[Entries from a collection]
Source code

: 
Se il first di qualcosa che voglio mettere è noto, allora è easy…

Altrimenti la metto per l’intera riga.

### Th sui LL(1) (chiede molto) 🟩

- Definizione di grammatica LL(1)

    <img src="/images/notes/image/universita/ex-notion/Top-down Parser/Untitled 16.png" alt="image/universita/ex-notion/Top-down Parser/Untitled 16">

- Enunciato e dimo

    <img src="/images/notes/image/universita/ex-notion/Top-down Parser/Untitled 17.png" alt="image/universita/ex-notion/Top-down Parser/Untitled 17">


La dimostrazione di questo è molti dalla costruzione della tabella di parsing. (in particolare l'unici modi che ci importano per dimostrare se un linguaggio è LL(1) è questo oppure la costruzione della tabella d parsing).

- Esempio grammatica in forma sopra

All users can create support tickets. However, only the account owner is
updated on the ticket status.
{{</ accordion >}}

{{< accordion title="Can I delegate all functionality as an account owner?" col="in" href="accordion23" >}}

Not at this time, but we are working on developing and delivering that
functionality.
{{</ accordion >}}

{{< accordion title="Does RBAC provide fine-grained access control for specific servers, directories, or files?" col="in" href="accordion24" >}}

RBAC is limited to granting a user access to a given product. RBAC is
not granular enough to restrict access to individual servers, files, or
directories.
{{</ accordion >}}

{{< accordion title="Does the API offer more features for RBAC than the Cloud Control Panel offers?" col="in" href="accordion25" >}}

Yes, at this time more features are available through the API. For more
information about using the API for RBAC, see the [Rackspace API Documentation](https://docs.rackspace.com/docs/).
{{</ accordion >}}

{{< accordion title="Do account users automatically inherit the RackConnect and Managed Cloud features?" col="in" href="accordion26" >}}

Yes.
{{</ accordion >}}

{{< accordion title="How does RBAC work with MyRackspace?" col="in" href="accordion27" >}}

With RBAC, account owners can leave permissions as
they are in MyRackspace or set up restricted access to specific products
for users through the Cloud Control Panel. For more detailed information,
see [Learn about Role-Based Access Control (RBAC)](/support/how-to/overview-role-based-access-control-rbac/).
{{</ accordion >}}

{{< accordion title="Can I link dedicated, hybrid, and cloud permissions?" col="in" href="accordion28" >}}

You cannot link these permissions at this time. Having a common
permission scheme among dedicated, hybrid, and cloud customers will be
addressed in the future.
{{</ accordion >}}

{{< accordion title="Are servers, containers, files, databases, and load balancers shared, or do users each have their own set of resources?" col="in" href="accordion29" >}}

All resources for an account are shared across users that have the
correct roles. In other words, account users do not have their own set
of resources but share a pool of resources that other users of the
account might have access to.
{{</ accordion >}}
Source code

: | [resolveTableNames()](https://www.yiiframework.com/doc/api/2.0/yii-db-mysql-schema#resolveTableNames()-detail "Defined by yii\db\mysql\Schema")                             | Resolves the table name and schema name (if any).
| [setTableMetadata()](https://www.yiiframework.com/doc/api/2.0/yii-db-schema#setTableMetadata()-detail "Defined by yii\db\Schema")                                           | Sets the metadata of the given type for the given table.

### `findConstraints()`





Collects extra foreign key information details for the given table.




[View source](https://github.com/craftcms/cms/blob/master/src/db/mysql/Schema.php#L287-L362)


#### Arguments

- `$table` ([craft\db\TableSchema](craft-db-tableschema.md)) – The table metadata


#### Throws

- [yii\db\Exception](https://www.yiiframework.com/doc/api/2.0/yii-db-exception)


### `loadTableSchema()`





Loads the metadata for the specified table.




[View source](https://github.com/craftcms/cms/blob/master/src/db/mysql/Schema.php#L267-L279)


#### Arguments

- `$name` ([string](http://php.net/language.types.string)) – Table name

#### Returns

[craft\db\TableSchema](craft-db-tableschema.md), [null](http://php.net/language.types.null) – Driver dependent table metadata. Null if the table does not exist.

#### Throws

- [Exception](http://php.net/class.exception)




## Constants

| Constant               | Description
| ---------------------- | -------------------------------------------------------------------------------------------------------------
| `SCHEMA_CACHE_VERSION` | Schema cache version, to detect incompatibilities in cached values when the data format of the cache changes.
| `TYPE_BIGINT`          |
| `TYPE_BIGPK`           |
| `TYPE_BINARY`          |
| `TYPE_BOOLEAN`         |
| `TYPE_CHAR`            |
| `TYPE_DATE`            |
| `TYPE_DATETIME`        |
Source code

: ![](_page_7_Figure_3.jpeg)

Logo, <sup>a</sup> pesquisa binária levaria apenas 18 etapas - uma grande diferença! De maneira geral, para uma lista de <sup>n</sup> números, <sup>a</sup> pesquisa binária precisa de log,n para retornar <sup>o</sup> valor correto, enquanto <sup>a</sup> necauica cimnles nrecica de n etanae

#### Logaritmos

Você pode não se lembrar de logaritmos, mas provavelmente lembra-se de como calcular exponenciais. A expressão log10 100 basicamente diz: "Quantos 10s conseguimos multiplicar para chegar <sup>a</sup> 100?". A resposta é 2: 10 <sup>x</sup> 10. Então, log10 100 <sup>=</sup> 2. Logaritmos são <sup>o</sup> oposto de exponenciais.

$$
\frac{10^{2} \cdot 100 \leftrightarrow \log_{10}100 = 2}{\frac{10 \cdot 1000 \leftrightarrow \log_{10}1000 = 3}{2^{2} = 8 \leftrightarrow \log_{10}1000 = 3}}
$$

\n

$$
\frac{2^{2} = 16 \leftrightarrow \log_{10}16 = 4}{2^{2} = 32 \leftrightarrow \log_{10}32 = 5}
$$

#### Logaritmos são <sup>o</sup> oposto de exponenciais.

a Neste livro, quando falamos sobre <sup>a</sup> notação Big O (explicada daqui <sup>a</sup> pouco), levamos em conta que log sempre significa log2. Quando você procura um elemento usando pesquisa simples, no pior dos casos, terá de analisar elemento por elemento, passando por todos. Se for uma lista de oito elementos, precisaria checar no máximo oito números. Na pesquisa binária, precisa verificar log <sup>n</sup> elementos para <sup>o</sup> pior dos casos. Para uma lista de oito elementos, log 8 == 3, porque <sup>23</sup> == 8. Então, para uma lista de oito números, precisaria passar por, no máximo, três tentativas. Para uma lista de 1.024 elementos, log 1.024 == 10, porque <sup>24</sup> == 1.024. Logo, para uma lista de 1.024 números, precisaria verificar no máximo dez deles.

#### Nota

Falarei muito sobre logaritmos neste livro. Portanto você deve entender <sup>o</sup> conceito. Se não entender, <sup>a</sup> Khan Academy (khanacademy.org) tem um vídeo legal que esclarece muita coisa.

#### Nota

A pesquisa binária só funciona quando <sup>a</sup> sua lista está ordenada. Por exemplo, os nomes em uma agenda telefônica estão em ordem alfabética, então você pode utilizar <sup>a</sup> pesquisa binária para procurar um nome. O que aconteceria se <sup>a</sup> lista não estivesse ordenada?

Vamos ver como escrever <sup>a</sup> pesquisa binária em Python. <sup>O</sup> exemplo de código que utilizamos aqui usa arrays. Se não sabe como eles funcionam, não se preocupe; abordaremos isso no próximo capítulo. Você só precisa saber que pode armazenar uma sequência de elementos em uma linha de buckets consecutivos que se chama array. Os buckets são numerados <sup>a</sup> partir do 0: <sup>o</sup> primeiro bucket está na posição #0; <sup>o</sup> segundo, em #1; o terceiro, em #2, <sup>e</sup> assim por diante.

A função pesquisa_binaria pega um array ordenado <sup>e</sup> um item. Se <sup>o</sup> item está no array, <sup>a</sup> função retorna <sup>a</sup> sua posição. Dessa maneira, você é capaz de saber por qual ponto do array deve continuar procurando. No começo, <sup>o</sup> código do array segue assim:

§ What you are asked to do
Reproduce all of the lines above word for word, without any changes.

§ Result for this exercise
Source code

: 
Se il first di qualcosa che voglio mettere è noto, allora è easy…

Altrimenti la metto per l’intera riga.

### Th sui LL(1) (chiede molto) 🟩

- Definizione di grammatica LL(1)

    <img src="/images/notes/image/universita/ex-notion/Top-down Parser/Untitled 16.png" alt="image/universita/ex-notion/Top-down Parser/Untitled 16">

- Enunciato e dimo

    <img src="/images/notes/image/universita/ex-notion/Top-down Parser/Untitled 17.png" alt="image/universita/ex-notion/Top-down Parser/Untitled 17">


La dimostrazione di questo è molti dalla costruzione della tabella di parsing. (in particolare l'unici modi che ci importano per dimostrare se un linguaggio è LL(1) è questo oppure la costruzione della tabella d parsing).

- Esempio grammatica in forma sopra

All users can create support tickets. However, only the account owner is
updated on the ticket status.
{{</ accordion >}}

{{< accordion title="Can I delegate all functionality as an account owner?" col="in" href="accordion23" >}}

Not at this time, but we are working on developing and delivering that
functionality.
{{</ accordion >}}

{{< accordion title="Does RBAC provide fine-grained access control for specific servers, directories, or files?" col="in" href="accordion24" >}}

RBAC is limited to granting a user access to a given product. RBAC is
not granular enough to restrict access to individual servers, files, or
directories.
{{</ accordion >}}

{{< accordion title="Does the API offer more features for RBAC than the Cloud Control Panel offers?" col="in" href="accordion25" >}}

Yes, at this time more features are available through the API. For more
information about using the API for RBAC, see the [Rackspace API Documentation](https://docs.rackspace.com/docs/).
{{</ accordion >}}

{{< accordion title="Do account users automatically inherit the RackConnect and Managed Cloud features?" col="in" href="accordion26" >}}

Yes.
{{</ accordion >}}

{{< accordion title="How does RBAC work with MyRackspace?" col="in" href="accordion27" >}}

With RBAC, account owners can leave permissions as
they are in MyRackspace or set up restricted access to specific products
for users through the Cloud Control Panel. For more detailed information,
see [Learn about Role-Based Access Control (RBAC)](/support/how-to/overview-role-based-access-control-rbac/).
{{</ accordion >}}

{{< accordion title="Can I link dedicated, hybrid, and cloud permissions?" col="in" href="accordion28" >}}

You cannot link these permissions at this time. Having a common
permission scheme among dedicated, hybrid, and cloud customers will be
addressed in the future.
{{</ accordion >}}

{{< accordion title="Are servers, containers, files, databases, and load balancers shared, or do users each have their own set of resources?" col="in" href="accordion29" >}}

All resources for an account are shared across users that have the
correct roles. In other words, account users do not have their own set
of resources but share a pool of resources that other users of the
account might have access to.
{{</ accordion >}}
Source code

: | [resolveTableNames()](https://www.yiiframework.com/doc/api/2.0/yii-db-mysql-schema#resolveTableNames()-detail "Defined by yii\db\mysql\Schema")                             | Resolves the table name and schema name (if any).
| [setTableMetadata()](https://www.yiiframework.com/doc/api/2.0/yii-db-schema#setTableMetadata()-detail "Defined by yii\db\Schema")                                           | Sets the metadata of the given type for the given table.

### `findConstraints()`





Collects extra foreign key information details for the given table.




[View source](https://github.com/craftcms/cms/blob/master/src/db/mysql/Schema.php#L287-L362)


#### Arguments

- `$table` ([craft\db\TableSchema](craft-db-tableschema.md)) – The table metadata


#### Throws

- [yii\db\Exception](https://www.yiiframework.com/doc/api/2.0/yii-db-exception)


### `loadTableSchema()`





Loads the metadata for the specified table.




[View source](https://github.com/craftcms/cms/blob/master/src/db/mysql/Schema.php#L267-L279)


#### Arguments

- `$name` ([string](http://php.net/language.types.string)) – Table name

#### Returns

[craft\db\TableSchema](craft-db-tableschema.md), [null](http://php.net/language.types.null) – Driver dependent table metadata. Null if the table does not exist.

#### Throws

- [Exception](http://php.net/class.exception)




## Constants

| Constant               | Description
| ---------------------- | -------------------------------------------------------------------------------------------------------------
| `SCHEMA_CACHE_VERSION` | Schema cache version, to detect incompatibilities in cached values when the data format of the cache changes.
| `TYPE_BIGINT`          |
| `TYPE_BIGPK`           |
| `TYPE_BINARY`          |
| `TYPE_BOOLEAN`         |
| `TYPE_CHAR`            |
| `TYPE_DATE`            |
| `TYPE_DATETIME`        |
Source code

: ![](_page_7_Figure_3.jpeg)

Logo, <sup>a</sup> pesquisa binária levaria apenas 18 etapas - uma grande diferença! De maneira geral, para uma lista de <sup>n</sup> números, <sup>a</sup> pesquisa binária precisa de log,n para retornar <sup>o</sup> valor correto, enquanto <sup>a</sup> necauica cimnles nrecica de n etanae

#### Logaritmos

Você pode não se lembrar de logaritmos, mas provavelmente lembra-se de como calcular exponenciais. A expressão log10 100 basicamente diz: "Quantos 10s conseguimos multiplicar para chegar <sup>a</sup> 100?". A resposta é 2: 10 <sup>x</sup> 10. Então, log10 100 <sup>=</sup> 2. Logaritmos são <sup>o</sup> oposto de exponenciais.

$$
\frac{10^{2} \cdot 100 \leftrightarrow \log_{10}100 = 2}{\frac{10 \cdot 1000 \leftrightarrow \log_{10}1000 = 3}{2^{2} = 8 \leftrightarrow \log_{10}1000 = 3}}
$$

\n

$$
\frac{2^{2} = 16 \leftrightarrow \log_{10}16 = 4}{2^{2} = 32 \leftrightarrow \log_{10}32 = 5}
$$

#### Logaritmos são <sup>o</sup> oposto de exponenciais.

a Neste livro, quando falamos sobre <sup>a</sup> notação Big O (explicada daqui <sup>a</sup> pouco), levamos em conta que log sempre significa log2. Quando você procura um elemento usando pesquisa simples, no pior dos casos, terá de analisar elemento por elemento, passando por todos. Se for uma lista de oito elementos, precisaria checar no máximo oito números. Na pesquisa binária, precisa verificar log <sup>n</sup> elementos para <sup>o</sup> pior dos casos. Para uma lista de oito elementos, log 8 == 3, porque <sup>23</sup> == 8. Então, para uma lista de oito números, precisaria passar por, no máximo, três tentativas. Para uma lista de 1.024 elementos, log 1.024 == 10, porque <sup>24</sup> == 1.024. Logo, para uma lista de 1.024 números, precisaria verificar no máximo dez deles.

#### Nota

Falarei muito sobre logaritmos neste livro. Portanto você deve entender <sup>o</sup> conceito. Se não entender, <sup>a</sup> Khan Academy (khanacademy.org) tem um vídeo legal que esclarece muita coisa.

#### Nota

A pesquisa binária só funciona quando <sup>a</sup> sua lista está ordenada. Por exemplo, os nomes em uma agenda telefônica estão em ordem alfabética, então você pode utilizar <sup>a</sup> pesquisa binária para procurar um nome. O que aconteceria se <sup>a</sup> lista não estivesse ordenada?

Vamos ver como escrever <sup>a</sup> pesquisa binária em Python. <sup>O</sup> exemplo de código que utilizamos aqui usa arrays. Se não sabe como eles funcionam, não se preocupe; abordaremos isso no próximo capítulo. Você só precisa saber que pode armazenar uma sequência de elementos em uma linha de buckets consecutivos que se chama array. Os buckets são numerados <sup>a</sup> partir do 0: <sup>o</sup> primeiro bucket está na posição #0; <sup>o</sup> segundo, em #1; o terceiro, em #2, <sup>e</sup> assim por diante.

A função pesquisa_binaria pega um array ordenado <sup>e</sup> um item. Se <sup>o</sup> item está no array, <sup>a</sup> função retorna <sup>a</sup> sua posição. Dessa maneira, você é capaz de saber por qual ponto do array deve continuar procurando. No começo, <sup>o</sup> código do array segue assim:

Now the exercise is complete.